● What to do: For each line in the records, produce an exact copy.

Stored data
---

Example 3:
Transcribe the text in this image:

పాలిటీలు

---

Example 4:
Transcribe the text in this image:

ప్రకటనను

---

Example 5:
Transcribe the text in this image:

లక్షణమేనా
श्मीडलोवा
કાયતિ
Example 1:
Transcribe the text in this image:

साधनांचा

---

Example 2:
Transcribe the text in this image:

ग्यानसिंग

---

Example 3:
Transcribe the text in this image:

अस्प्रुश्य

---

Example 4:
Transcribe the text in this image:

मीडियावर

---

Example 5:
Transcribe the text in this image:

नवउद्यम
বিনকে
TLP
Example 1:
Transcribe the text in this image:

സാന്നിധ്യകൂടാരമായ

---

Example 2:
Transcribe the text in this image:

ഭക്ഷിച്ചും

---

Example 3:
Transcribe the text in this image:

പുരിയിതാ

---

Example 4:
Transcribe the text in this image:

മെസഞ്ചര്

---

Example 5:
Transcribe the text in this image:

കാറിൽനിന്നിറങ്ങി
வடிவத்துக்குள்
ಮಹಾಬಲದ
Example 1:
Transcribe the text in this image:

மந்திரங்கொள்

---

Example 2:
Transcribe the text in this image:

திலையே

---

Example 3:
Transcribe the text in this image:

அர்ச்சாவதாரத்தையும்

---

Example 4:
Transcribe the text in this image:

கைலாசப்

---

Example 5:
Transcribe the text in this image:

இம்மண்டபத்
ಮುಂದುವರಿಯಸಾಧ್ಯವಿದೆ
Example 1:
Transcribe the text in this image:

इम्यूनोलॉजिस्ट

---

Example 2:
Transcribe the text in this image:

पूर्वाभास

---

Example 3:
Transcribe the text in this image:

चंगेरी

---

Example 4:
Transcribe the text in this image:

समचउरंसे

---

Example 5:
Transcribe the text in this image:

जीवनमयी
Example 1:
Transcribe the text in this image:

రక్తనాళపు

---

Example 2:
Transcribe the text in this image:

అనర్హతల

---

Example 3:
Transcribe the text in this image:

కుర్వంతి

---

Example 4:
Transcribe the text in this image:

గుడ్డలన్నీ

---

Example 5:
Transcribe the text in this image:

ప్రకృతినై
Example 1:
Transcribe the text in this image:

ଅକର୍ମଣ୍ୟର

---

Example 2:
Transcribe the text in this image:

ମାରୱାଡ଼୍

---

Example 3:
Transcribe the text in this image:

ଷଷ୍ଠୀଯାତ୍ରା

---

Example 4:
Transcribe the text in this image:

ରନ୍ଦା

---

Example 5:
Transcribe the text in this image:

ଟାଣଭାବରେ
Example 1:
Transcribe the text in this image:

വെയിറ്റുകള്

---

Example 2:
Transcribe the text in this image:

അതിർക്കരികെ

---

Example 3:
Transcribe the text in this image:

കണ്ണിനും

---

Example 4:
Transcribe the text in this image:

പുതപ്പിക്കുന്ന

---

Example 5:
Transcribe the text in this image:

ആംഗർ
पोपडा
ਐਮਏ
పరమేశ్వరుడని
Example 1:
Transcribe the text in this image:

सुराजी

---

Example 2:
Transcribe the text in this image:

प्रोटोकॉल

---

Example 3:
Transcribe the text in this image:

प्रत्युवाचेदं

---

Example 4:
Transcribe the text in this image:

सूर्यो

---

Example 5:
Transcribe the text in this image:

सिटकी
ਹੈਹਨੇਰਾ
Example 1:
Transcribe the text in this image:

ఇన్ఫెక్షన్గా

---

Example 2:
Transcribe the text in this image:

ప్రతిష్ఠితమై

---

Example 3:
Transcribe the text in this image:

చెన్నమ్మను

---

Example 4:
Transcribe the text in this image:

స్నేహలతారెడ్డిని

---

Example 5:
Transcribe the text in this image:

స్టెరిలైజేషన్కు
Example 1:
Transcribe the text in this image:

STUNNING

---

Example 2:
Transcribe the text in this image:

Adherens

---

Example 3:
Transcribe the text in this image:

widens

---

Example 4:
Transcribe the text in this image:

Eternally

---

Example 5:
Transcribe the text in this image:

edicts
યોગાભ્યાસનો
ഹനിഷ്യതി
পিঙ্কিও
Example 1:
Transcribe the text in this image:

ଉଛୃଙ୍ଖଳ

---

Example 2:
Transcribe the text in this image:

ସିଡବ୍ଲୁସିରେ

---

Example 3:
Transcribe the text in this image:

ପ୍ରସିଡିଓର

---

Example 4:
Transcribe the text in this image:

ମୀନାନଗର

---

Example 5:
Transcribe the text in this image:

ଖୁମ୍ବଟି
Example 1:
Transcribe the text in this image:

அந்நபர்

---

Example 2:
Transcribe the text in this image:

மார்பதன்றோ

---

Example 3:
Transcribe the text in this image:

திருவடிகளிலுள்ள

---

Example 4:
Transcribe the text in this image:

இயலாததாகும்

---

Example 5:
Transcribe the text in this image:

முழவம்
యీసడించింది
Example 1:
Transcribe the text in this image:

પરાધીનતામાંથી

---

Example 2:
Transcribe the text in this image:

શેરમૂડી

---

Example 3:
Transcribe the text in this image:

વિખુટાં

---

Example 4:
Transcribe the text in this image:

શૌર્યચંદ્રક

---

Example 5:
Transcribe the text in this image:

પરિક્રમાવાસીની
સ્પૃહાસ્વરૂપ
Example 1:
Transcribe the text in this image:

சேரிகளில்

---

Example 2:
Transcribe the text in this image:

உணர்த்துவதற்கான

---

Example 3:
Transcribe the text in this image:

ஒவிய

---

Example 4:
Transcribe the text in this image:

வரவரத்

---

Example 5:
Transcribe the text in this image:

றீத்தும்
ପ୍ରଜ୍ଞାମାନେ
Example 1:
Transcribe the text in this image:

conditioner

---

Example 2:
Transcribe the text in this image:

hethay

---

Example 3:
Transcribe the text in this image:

● Result:
---

Example 3:
Transcribe the text in this image:

పాలిటీలు

---

Example 4:
Transcribe the text in this image:

ప్రకటనను

---

Example 5:
Transcribe the text in this image:

లక్షణమేనా
श्मीडलोवा
કાયતિ
Example 1:
Transcribe the text in this image:

साधनांचा

---

Example 2:
Transcribe the text in this image:

ग्यानसिंग

---

Example 3:
Transcribe the text in this image:

अस्प्रुश्य

---

Example 4:
Transcribe the text in this image:

मीडियावर

---

Example 5:
Transcribe the text in this image:

नवउद्यम
বিনকে
TLP
Example 1:
Transcribe the text in this image:

സാന്നിധ്യകൂടാരമായ

---

Example 2:
Transcribe the text in this image:

ഭക്ഷിച്ചും

---

Example 3:
Transcribe the text in this image:

പുരിയിതാ

---

Example 4:
Transcribe the text in this image:

മെസഞ്ചര്

---

Example 5:
Transcribe the text in this image:

കാറിൽനിന്നിറങ്ങി
வடிவத்துக்குள்
ಮಹಾಬಲದ
Example 1:
Transcribe the text in this image:

மந்திரங்கொள்

---

Example 2:
Transcribe the text in this image:

திலையே

---

Example 3:
Transcribe the text in this image:

அர்ச்சாவதாரத்தையும்

---

Example 4:
Transcribe the text in this image:

கைலாசப்

---

Example 5:
Transcribe the text in this image:

இம்மண்டபத்
ಮುಂದುವರಿಯಸಾಧ್ಯವಿದೆ
Example 1:
Transcribe the text in this image:

इम्यूनोलॉजिस्ट

---

Example 2:
Transcribe the text in this image:

पूर्वाभास

---

Example 3:
Transcribe the text in this image:

चंगेरी

---

Example 4:
Transcribe the text in this image:

समचउरंसे

---

Example 5:
Transcribe the text in this image:

जीवनमयी
Example 1:
Transcribe the text in this image:

రక్తనాళపు

---

Example 2:
Transcribe the text in this image:

అనర్హతల

---

Example 3:
Transcribe the text in this image:

కుర్వంతి

---

Example 4:
Transcribe the text in this image:

గుడ్డలన్నీ

---

Example 5:
Transcribe the text in this image:

ప్రకృతినై
Example 1:
Transcribe the text in this image:

ଅକର୍ମଣ୍ୟର

---

Example 2:
Transcribe the text in this image:

ମାରୱାଡ଼୍

---

Example 3:
Transcribe the text in this image:

ଷଷ୍ଠୀଯାତ୍ରା

---

Example 4:
Transcribe the text in this image:

ରନ୍ଦା

---

Example 5:
Transcribe the text in this image:

ଟାଣଭାବରେ
Example 1:
Transcribe the text in this image:

വെയിറ്റുകള്

---

Example 2:
Transcribe the text in this image:

അതിർക്കരികെ

---

Example 3:
Transcribe the text in this image:

കണ്ണിനും

---

Example 4:
Transcribe the text in this image:

പുതപ്പിക്കുന്ന

---

Example 5:
Transcribe the text in this image:

ആംഗർ
पोपडा
ਐਮਏ
పరమేశ్వరుడని
Example 1:
Transcribe the text in this image:

सुराजी

---

Example 2:
Transcribe the text in this image:

प्रोटोकॉल

---

Example 3:
Transcribe the text in this image:

प्रत्युवाचेदं

---

Example 4:
Transcribe the text in this image:

सूर्यो

---

Example 5:
Transcribe the text in this image:

सिटकी
ਹੈਹਨੇਰਾ
Example 1:
Transcribe the text in this image:

ఇన్ఫెక్షన్గా

---

Example 2:
Transcribe the text in this image:

ప్రతిష్ఠితమై

---

Example 3:
Transcribe the text in this image:

చెన్నమ్మను

---

Example 4:
Transcribe the text in this image:

స్నేహలతారెడ్డిని

---

Example 5:
Transcribe the text in this image:

స్టెరిలైజేషన్కు
Example 1:
Transcribe the text in this image:

STUNNING

---

Example 2:
Transcribe the text in this image:

Adherens

---

Example 3:
Transcribe the text in this image:

widens

---

Example 4:
Transcribe the text in this image:

Eternally

---

Example 5:
Transcribe the text in this image:

edicts
યોગાભ્યાસનો
ഹനിഷ്യതി
পিঙ্কিও
Example 1:
Transcribe the text in this image:

ଉଛୃଙ୍ଖଳ

---

Example 2:
Transcribe the text in this image:

ସିଡବ୍ଲୁସିରେ

---

Example 3:
Transcribe the text in this image:

ପ୍ରସିଡିଓର

---

Example 4:
Transcribe the text in this image:

ମୀନାନଗର

---

Example 5:
Transcribe the text in this image:

ଖୁମ୍ବଟି
Example 1:
Transcribe the text in this image:

அந்நபர்

---

Example 2:
Transcribe the text in this image:

மார்பதன்றோ

---

Example 3:
Transcribe the text in this image:

திருவடிகளிலுள்ள

---

Example 4:
Transcribe the text in this image:

இயலாததாகும்

---

Example 5:
Transcribe the text in this image:

முழவம்
యీసడించింది
Example 1:
Transcribe the text in this image:

પરાધીનતામાંથી

---

Example 2:
Transcribe the text in this image:

શેરમૂડી

---

Example 3:
Transcribe the text in this image:

વિખુટાં

---

Example 4:
Transcribe the text in this image:

શૌર્યચંદ્રક

---

Example 5:
Transcribe the text in this image:

પરિક્રમાવાસીની
સ્પૃહાસ્વરૂપ
Example 1:
Transcribe the text in this image:

சேரிகளில்

---

Example 2:
Transcribe the text in this image:

உணர்த்துவதற்கான

---

Example 3:
Transcribe the text in this image:

ஒவிய

---

Example 4:
Transcribe the text in this image:

வரவரத்

---

Example 5:
Transcribe the text in this image:

றீத்தும்
ପ୍ରଜ୍ଞାମାନେ
Example 1:
Transcribe the text in this image:

conditioner

---

Example 2:
Transcribe the text in this image:

hethay

---

Example 3:
Transcribe the text in this image:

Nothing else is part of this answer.